═══ Data provided ═══

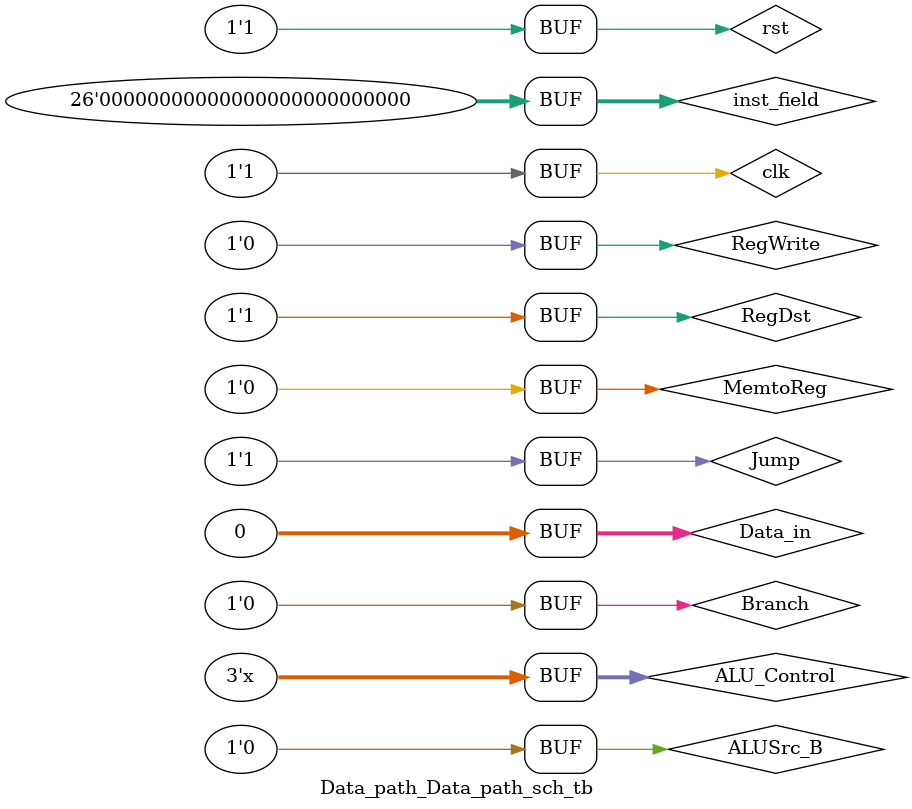
<source format=v>

`timescale 1ns / 1ps

module Data_path_Data_path_sch_tb();

// Inputs
   reg clk;
   reg rst;
   reg [25:0] inst_field;
   reg RegDst;
   reg [31:0] Data_in;
   reg [2:0] ALU_Control;
   reg ALUSrc_B;
   reg Jump;
   reg Branch;
   reg RegWrite;
   reg MemtoReg;

// Output
   wire [31:0] PC_out;
   wire [31:0] ALU_out;
   wire [31:0] Data_out;

// Bidirs

// Instantiate the UUT
   Data_path UUT (
		.PC_out(PC_out), 
		.clk(clk), 
		.rst(rst), 
		.inst_field(inst_field), 
		.RegDst(RegDst), 
		.Data_in(Data_in), 
		.ALU_out(ALU_out), 
		.Data_out(Data_out), 
		.ALU_Control(ALU_Control), 
		.ALUSrc_B(ALUSrc_B), 
		.Jump(Jump), 
		.Branch(Branch), 
		.RegWrite(RegWrite), 
		.MemtoReg(MemtoReg)
   );
// Initialize Inputs
	initial begin
		Data_in = 0;
		MemtoReg = 0;
		Branch = 0;
		ALU_Control = 0;
		ALUSrc_B = 0;
		RegWrite = 0;
		rst = 1;
		RegDst = 0;
		Jump = 0;
		inst_field = 0;
		#20;

		rst=0;
		//r r1,r0,r0;
		
		MemtoReg = 0;
		Branch = 0;
		ALU_Control = 3'b100;
		ALUSrc_B = 0;
		RegWrite = 1;
		RegDst = 1;
		Jump = 0;
		inst_field = 26'b00000_00000_00001_00000_100111;
		#20;
		//slt r2,r0,r1;
		MemtoReg = 0;
		Branch = 0;
		ALU_Control = 3'b111;
		ALUSrc_B = 0;
		RegWrite = 1;
		RegDst = 1;
		Jump = 0;
		inst_field = 26'b00000_00001_00010_00000_101010;
		#20;
		//add r3,r2,r2;
		MemtoReg = 0;
		Branch = 0;
		ALU_Control = 3'b010;
		ALUSrc_B = 0;
		RegWrite = 1;
		RegDst = 1;
		Jump = 0;
		inst_field = 26'b00010_00010_00011_00000_100000;
		#20;
		//add r4,r3,r2;
		inst_field = 26'b00011_00010_00100_00000_100000;
		#20;
		//add r5,r4,r3;
		inst_field = 26'b00100_00011_00101_00000_100000;
		#20;
		//add r6,r5,r4;
		inst_field = 26'b00101_00100_00110_00000_100000;
		#20;
		//add r7,r6,r5;
		inst_field = 26'b00110_00101_00111_00000_100000;
		#20;
		//add r8,r7,r6;
		inst_field = 26'b00111_00110_01000_00000_100000;
		#20;
		//add r9,r8,r7;
		inst_field = 26'b01000_00111_01001_00000_100000;
		#20;
		//add r10,r9,r8;
		inst_field = 26'b01001_01000_01010_00000_100000;
		#20;
		//add r11,r10,r9;
		inst_field = 26'b01010_01001_01011_00000_100000;
		#20;
		//add r12,r11,r10;
		inst_field = 26'b01011_01010_01100_00000_100000;
		#20;
		//add r13,r12,r11;
		inst_field = 26'b01100_01011_01101_00000_100000;
		#20;
		//add r14,r13,r12;
		inst_field = 26'b01101_01100_01110_00000_100000;
		#20;
		//add r15,r14,r13;
		inst_field = 26'b01110_01101_01111_00000_100000;
		#20;
		//add r16,r15,r14;
		inst_field = 26'b01111_01110_10000_00000_100000;
		#20;
		//add r17,r16,r15;
		inst_field = 26'b10000_01111_10001_00000_100000;
		#20;
		//add r18,r17,r16;
		inst_field = 26'b10001_10000_10010_00000_100000;
		#20;
		//add r19,r18,r17;
		inst_field = 26'b10010_10001_10011_00000_100000;
		#20;
		//add r20,r19,r18;
		inst_field = 26'b10011_10010_10100_00000_100000;
		#20;
		//add r21,r20,r19;
		inst_field = 26'b10100_10011_10101_00000_100000;
		#20;
		//add r22,r21,r20;
		inst_field = 26'b10101_10100_10110_00000_100000;
		#20;
		//add r23,r22,r21;
		inst_field = 26'b10110_10101_10111_00000_100000;
		#20;
		//add r24,r23,r22;
		inst_field = 26'b10111_10110_11000_00000_100000;
		#20;
		//add r25,r24,r23;
		inst_field = 26'b11000_10111_11001_00000_100000;
		#20;
		//add r26,r25,r24;
		inst_field = 26'b11001_11000_11010_00000_100000;
		#20;
		//add r27,r26,r25;
		inst_field = 26'b11010_11001_11011_00000_100000;
		#20;
		//add r28,r27,r26;
		inst_field = 26'b11011_11010_11100_00000_100000;
		#20;
		//add r29,r28,r27;
		inst_field = 26'b11100_11011_11101_00000_100000;
		#20;
		//add r30,r29,r28;
		inst_field = 26'b11101_11100_11110_00000_100000;
		#20;
		//add r31,r30,r29;
		inst_field = 26'b11110_11101_11111_00000_100000;
		#20;
		//j loop;
		MemtoReg = 0;
		Branch = 0;
		ALU_Control = 3'bxxx;
		ALUSrc_B = 0;
		RegWrite = 0;
		RegDst = 1;
		Jump = 1;
		inst_field = 26'b00000_00000_00000_00000_000000;
		#20;
		
		
		//start: lw r5,14($zero);
		Data_in = 32'h55555555;
		MemtoReg = 1;
		Branch = 0;
		ALU_Control = 3'b010;
		ALUSrc_B = 1;
		RegWrite = 1;
		RegDst = 0;
		Jump = 0;
		inst_field = 26'b00000_00101_00000_00000_001110;
		#20;
		//start_A add r1,r5,$zero;
		Data_in = 0;
		MemtoReg = 0;
		Branch = 0;
		ALU_Control = 3'b010;
		ALUSrc_B = 0;
		RegWrite = 1;
		RegDst = 1;
		Jump = 0;
		inst_field = 26'b00101_00000_00001_00000_100000;
		#20;
		//r r2,$zero,r1
		MemtoReg = 0;
		Branch = 0;
		ALU_Control = 3'b100;
		ALUSrc_B = 0;
		RegWrite = 1;
		RegDst = 1;
		Jump = 0;
		inst_field = 26'b00000_00001_00010_00000_100111;
		#20;
		// r5,48($zero);
		Data_in=32'hAAAAAAAA;
		MemtoReg = 1;
		Branch = 0;
		ALU_Control = 3'b010;
		ALUSrc_B = 1;
		RegWrite = 1;
		RegDst = 0;
		Jump = 0;
		inst_field = 26'b00000_00101_00000_00000_110000;
		#20;
		//beq r2,r5 start_A
		Data_in=0;
		MemtoReg = 0;
		Branch = 1;
		ALU_Control = 3'b110;
		ALUSrc_B = 0;
		RegWrite = 0;
		RegDst = 1;
		Jump = 0;
		inst_field = 26'b00010_00101_11111_11111_111011;
		#20;
		//j start;
		MemtoReg = 0;
		Branch = 0;
		ALU_Control = 3'bxxx;
		ALUSrc_B = 0;
		RegWrite = 0;
		RegDst = 1;
		Jump = 1;
		inst_field = 26'b00000_00000_00000_00000_000000;
		#20;
		rst=1;
	end
	always begin
		clk=0;#10;
		clk=1;#10;
	end
endmodule 

</source>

═══

Task goal: Each record above goes into the copy word for word; the pictures do not.

Solution to this problem:
<source format=v>

`timescale 1ns / 1ps

module Data_path_Data_path_sch_tb();

// Inputs
   reg clk;
   reg rst;
   reg [25:0] inst_field;
   reg RegDst;
   reg [31:0] Data_in;
   reg [2:0] ALU_Control;
   reg ALUSrc_B;
   reg Jump;
   reg Branch;
   reg RegWrite;
   reg MemtoReg;

// Output
   wire [31:0] PC_out;
   wire [31:0] ALU_out;
   wire [31:0] Data_out;

// Bidirs

// Instantiate the UUT
   Data_path UUT (
		.PC_out(PC_out), 
		.clk(clk), 
		.rst(rst), 
		.inst_field(inst_field), 
		.RegDst(RegDst), 
		.Data_in(Data_in), 
		.ALU_out(ALU_out), 
		.Data_out(Data_out), 
		.ALU_Control(ALU_Control), 
		.ALUSrc_B(ALUSrc_B), 
		.Jump(Jump), 
		.Branch(Branch), 
		.RegWrite(RegWrite), 
		.MemtoReg(MemtoReg)
   );
// Initialize Inputs
	initial begin
		Data_in = 0;
		MemtoReg = 0;
		Branch = 0;
		ALU_Control = 0;
		ALUSrc_B = 0;
		RegWrite = 0;
		rst = 1;
		RegDst = 0;
		Jump = 0;
		inst_field = 0;
		#20;

		rst=0;
		//r r1,r0,r0;
		
		MemtoReg = 0;
		Branch = 0;
		ALU_Control = 3'b100;
		ALUSrc_B = 0;
		RegWrite = 1;
		RegDst = 1;
		Jump = 0;
		inst_field = 26'b00000_00000_00001_00000_100111;
		#20;
		//slt r2,r0,r1;
		MemtoReg = 0;
		Branch = 0;
		ALU_Control = 3'b111;
		ALUSrc_B = 0;
		RegWrite = 1;
		RegDst = 1;
		Jump = 0;
		inst_field = 26'b00000_00001_00010_00000_101010;
		#20;
		//add r3,r2,r2;
		MemtoReg = 0;
		Branch = 0;
		ALU_Control = 3'b010;
		ALUSrc_B = 0;
		RegWrite = 1;
		RegDst = 1;
		Jump = 0;
		inst_field = 26'b00010_00010_00011_00000_100000;
		#20;
		//add r4,r3,r2;
		inst_field = 26'b00011_00010_00100_00000_100000;
		#20;
		//add r5,r4,r3;
		inst_field = 26'b00100_00011_00101_00000_100000;
		#20;
		//add r6,r5,r4;
		inst_field = 26'b00101_00100_00110_00000_100000;
		#20;
		//add r7,r6,r5;
		inst_field = 26'b00110_00101_00111_00000_100000;
		#20;
		//add r8,r7,r6;
		inst_field = 26'b00111_00110_01000_00000_100000;
		#20;
		//add r9,r8,r7;
		inst_field = 26'b01000_00111_01001_00000_100000;
		#20;
		//add r10,r9,r8;
		inst_field = 26'b01001_01000_01010_00000_100000;
		#20;
		//add r11,r10,r9;
		inst_field = 26'b01010_01001_01011_00000_100000;
		#20;
		//add r12,r11,r10;
		inst_field = 26'b01011_01010_01100_00000_100000;
		#20;
		//add r13,r12,r11;
		inst_field = 26'b01100_01011_01101_00000_100000;
		#20;
		//add r14,r13,r12;
		inst_field = 26'b01101_01100_01110_00000_100000;
		#20;
		//add r15,r14,r13;
		inst_field = 26'b01110_01101_01111_00000_100000;
		#20;
		//add r16,r15,r14;
		inst_field = 26'b01111_01110_10000_00000_100000;
		#20;
		//add r17,r16,r15;
		inst_field = 26'b10000_01111_10001_00000_100000;
		#20;
		//add r18,r17,r16;
		inst_field = 26'b10001_10000_10010_00000_100000;
		#20;
		//add r19,r18,r17;
		inst_field = 26'b10010_10001_10011_00000_100000;
		#20;
		//add r20,r19,r18;
		inst_field = 26'b10011_10010_10100_00000_100000;
		#20;
		//add r21,r20,r19;
		inst_field = 26'b10100_10011_10101_00000_100000;
		#20;
		//add r22,r21,r20;
		inst_field = 26'b10101_10100_10110_00000_100000;
		#20;
		//add r23,r22,r21;
		inst_field = 26'b10110_10101_10111_00000_100000;
		#20;
		//add r24,r23,r22;
		inst_field = 26'b10111_10110_11000_00000_100000;
		#20;
		//add r25,r24,r23;
		inst_field = 26'b11000_10111_11001_00000_100000;
		#20;
		//add r26,r25,r24;
		inst_field = 26'b11001_11000_11010_00000_100000;
		#20;
		//add r27,r26,r25;
		inst_field = 26'b11010_11001_11011_00000_100000;
		#20;
		//add r28,r27,r26;
		inst_field = 26'b11011_11010_11100_00000_100000;
		#20;
		//add r29,r28,r27;
		inst_field = 26'b11100_11011_11101_00000_100000;
		#20;
		//add r30,r29,r28;
		inst_field = 26'b11101_11100_11110_00000_100000;
		#20;
		//add r31,r30,r29;
		inst_field = 26'b11110_11101_11111_00000_100000;
		#20;
		//j loop;
		MemtoReg = 0;
		Branch = 0;
		ALU_Control = 3'bxxx;
		ALUSrc_B = 0;
		RegWrite = 0;
		RegDst = 1;
		Jump = 1;
		inst_field = 26'b00000_00000_00000_00000_000000;
		#20;
		
		
		//start: lw r5,14($zero);
		Data_in = 32'h55555555;
		MemtoReg = 1;
		Branch = 0;
		ALU_Control = 3'b010;
		ALUSrc_B = 1;
		RegWrite = 1;
		RegDst = 0;
		Jump = 0;
		inst_field = 26'b00000_00101_00000_00000_001110;
		#20;
		//start_A add r1,r5,$zero;
		Data_in = 0;
		MemtoReg = 0;
		Branch = 0;
		ALU_Control = 3'b010;
		ALUSrc_B = 0;
		RegWrite = 1;
		RegDst = 1;
		Jump = 0;
		inst_field = 26'b00101_00000_00001_00000_100000;
		#20;
		//r r2,$zero,r1
		MemtoReg = 0;
		Branch = 0;
		ALU_Control = 3'b100;
		ALUSrc_B = 0;
		RegWrite = 1;
		RegDst = 1;
		Jump = 0;
		inst_field = 26'b00000_00001_00010_00000_100111;
		#20;
		// r5,48($zero);
		Data_in=32'hAAAAAAAA;
		MemtoReg = 1;
		Branch = 0;
		ALU_Control = 3'b010;
		ALUSrc_B = 1;
		RegWrite = 1;
		RegDst = 0;
		Jump = 0;
		inst_field = 26'b00000_00101_00000_00000_110000;
		#20;
		//beq r2,r5 start_A
		Data_in=0;
		MemtoReg = 0;
		Branch = 1;
		ALU_Control = 3'b110;
		ALUSrc_B = 0;
		RegWrite = 0;
		RegDst = 1;
		Jump = 0;
		inst_field = 26'b00010_00101_11111_11111_111011;
		#20;
		//j start;
		MemtoReg = 0;
		Branch = 0;
		ALU_Control = 3'bxxx;
		ALUSrc_B = 0;
		RegWrite = 0;
		RegDst = 1;
		Jump = 1;
		inst_field = 26'b00000_00000_00000_00000_000000;
		#20;
		rst=1;
	end
	always begin
		clk=0;#10;
		clk=1;#10;
	end
endmodule 

</source>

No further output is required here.